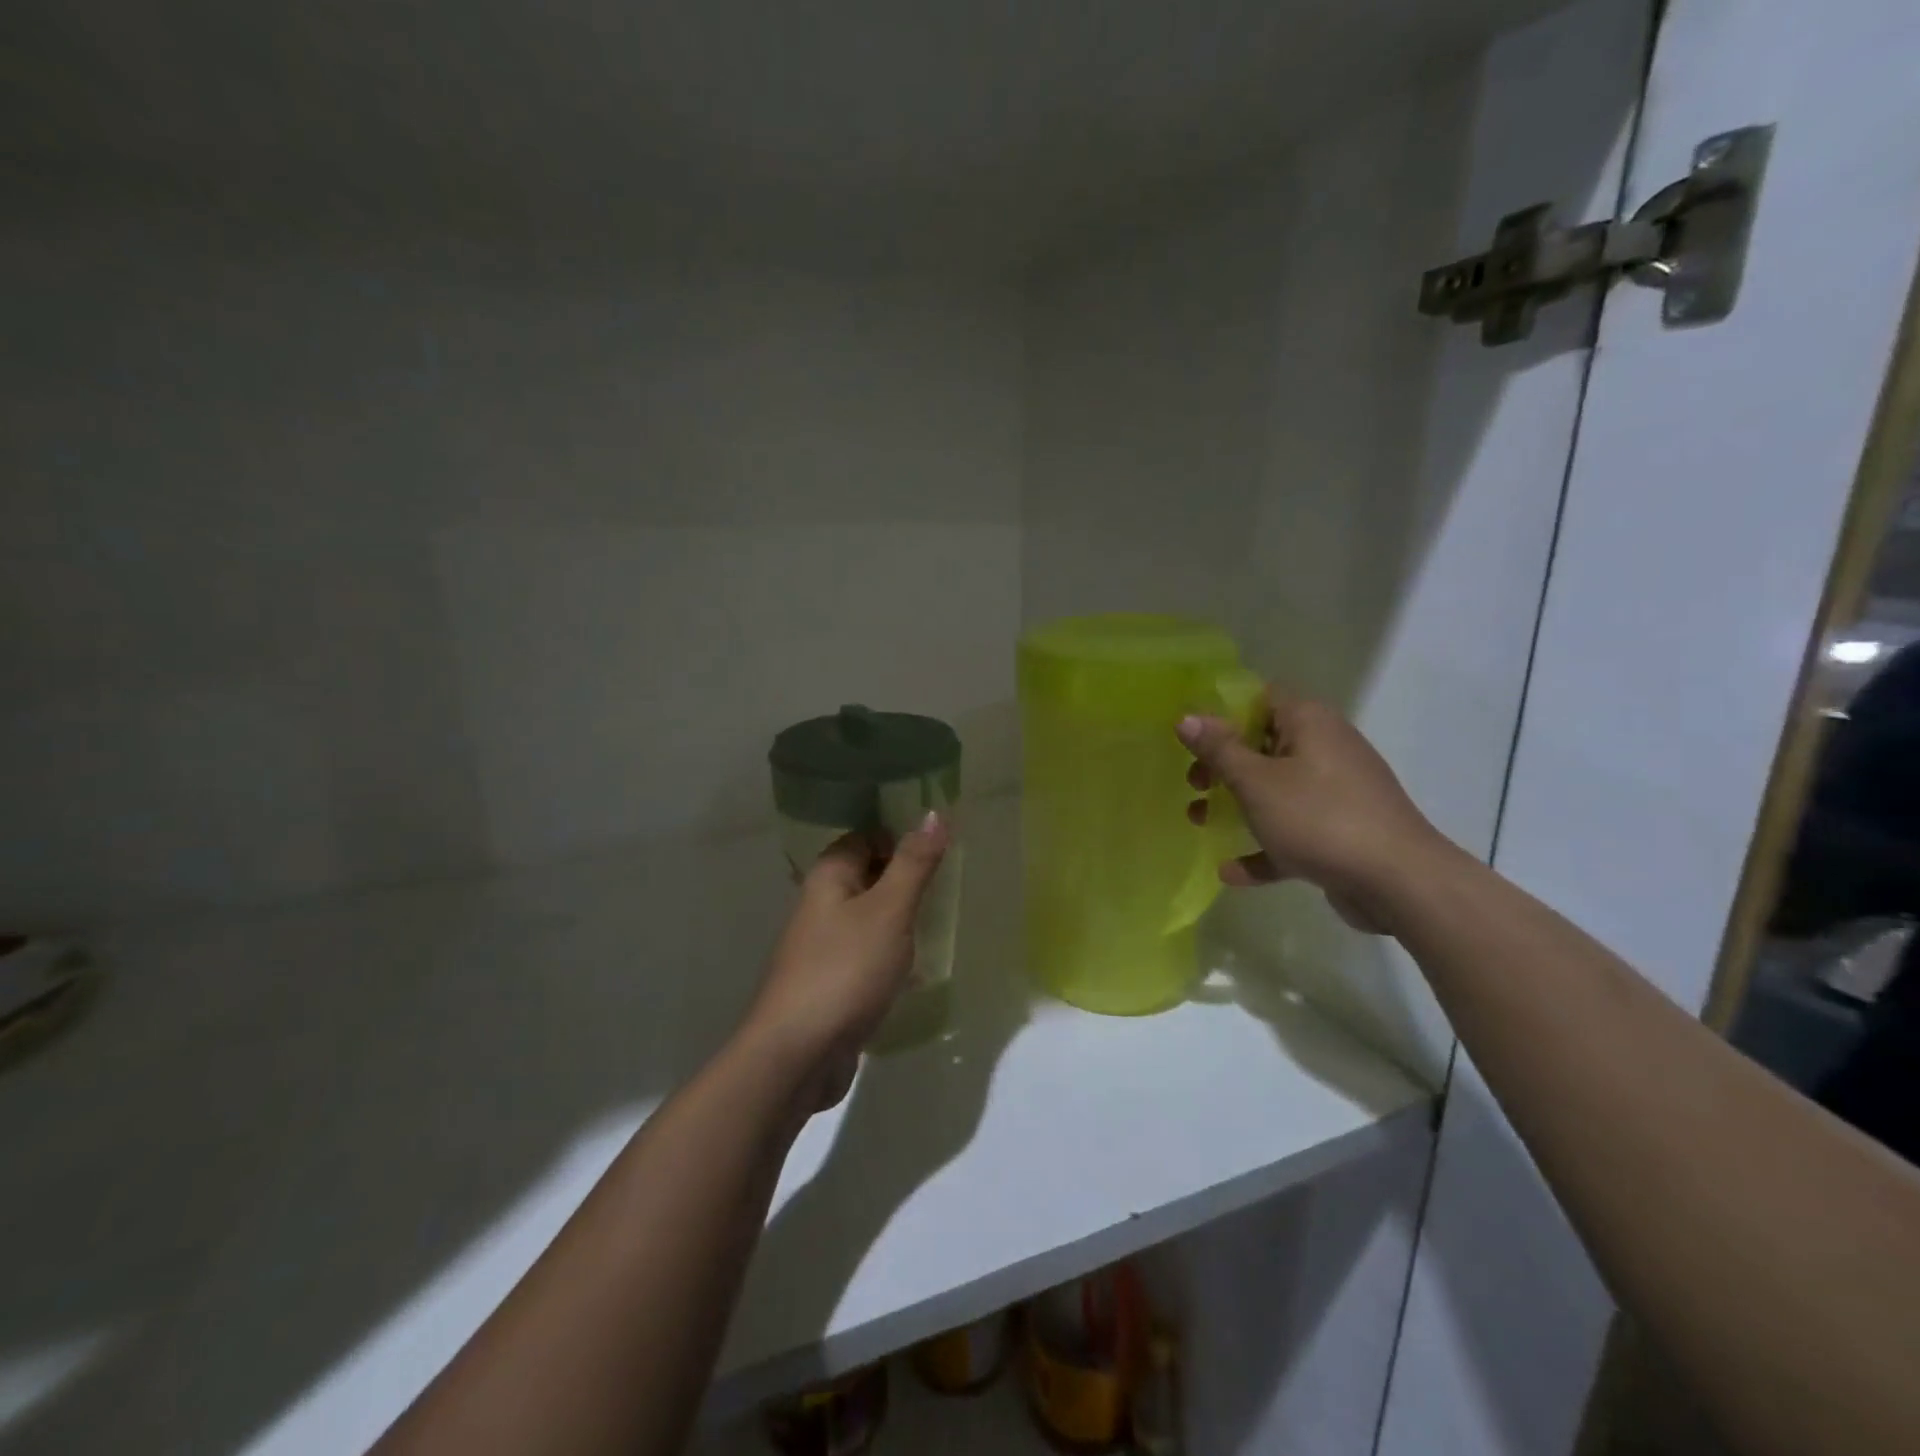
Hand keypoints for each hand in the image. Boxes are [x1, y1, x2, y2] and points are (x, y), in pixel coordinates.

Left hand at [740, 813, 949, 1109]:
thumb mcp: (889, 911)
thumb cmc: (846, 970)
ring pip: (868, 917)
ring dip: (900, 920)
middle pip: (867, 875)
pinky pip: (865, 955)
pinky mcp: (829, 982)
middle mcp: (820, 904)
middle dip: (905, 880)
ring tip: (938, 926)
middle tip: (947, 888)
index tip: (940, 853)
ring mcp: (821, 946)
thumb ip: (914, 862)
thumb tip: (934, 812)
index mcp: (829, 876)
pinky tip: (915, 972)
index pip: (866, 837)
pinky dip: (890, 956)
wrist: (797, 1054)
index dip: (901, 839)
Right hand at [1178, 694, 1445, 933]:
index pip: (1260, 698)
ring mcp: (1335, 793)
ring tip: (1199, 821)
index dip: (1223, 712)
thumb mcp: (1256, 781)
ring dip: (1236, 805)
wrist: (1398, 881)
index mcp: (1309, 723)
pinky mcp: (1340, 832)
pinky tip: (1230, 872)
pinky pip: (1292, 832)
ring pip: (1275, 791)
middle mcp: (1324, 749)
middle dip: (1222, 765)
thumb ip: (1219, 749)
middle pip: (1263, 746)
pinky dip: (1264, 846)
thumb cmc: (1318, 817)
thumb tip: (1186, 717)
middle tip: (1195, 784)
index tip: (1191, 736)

Work order: Output exactly the lines from the one with "pinky dip: (890, 956)" through the final line of the listing above.

Written solution:
pinky dip: (890, 956)
wrist: (797, 1054)
index dip: (901, 839)
Right hand at [1178, 694, 1445, 933]:
index pip: (1260, 698)
ring mcp: (1335, 793)
ring tip: (1199, 821)
index dip: (1223, 712)
thumb mcp: (1256, 781)
ring dip: (1236, 805)
wrist: (1398, 881)
index mcp: (1309, 723)
pinky mcp: (1340, 832)
pinky tip: (1230, 872)
pinky pip: (1292, 832)
ring pip: (1275, 791)
middle mcp: (1324, 749)
middle dip: (1222, 765)
thumb ip: (1219, 749)
middle pip: (1263, 746)
pinky dip: (1264, 846)
thumb cmc: (1318, 817)
thumb tip: (1186, 717)
middle tip: (1195, 784)
index tip: (1191, 736)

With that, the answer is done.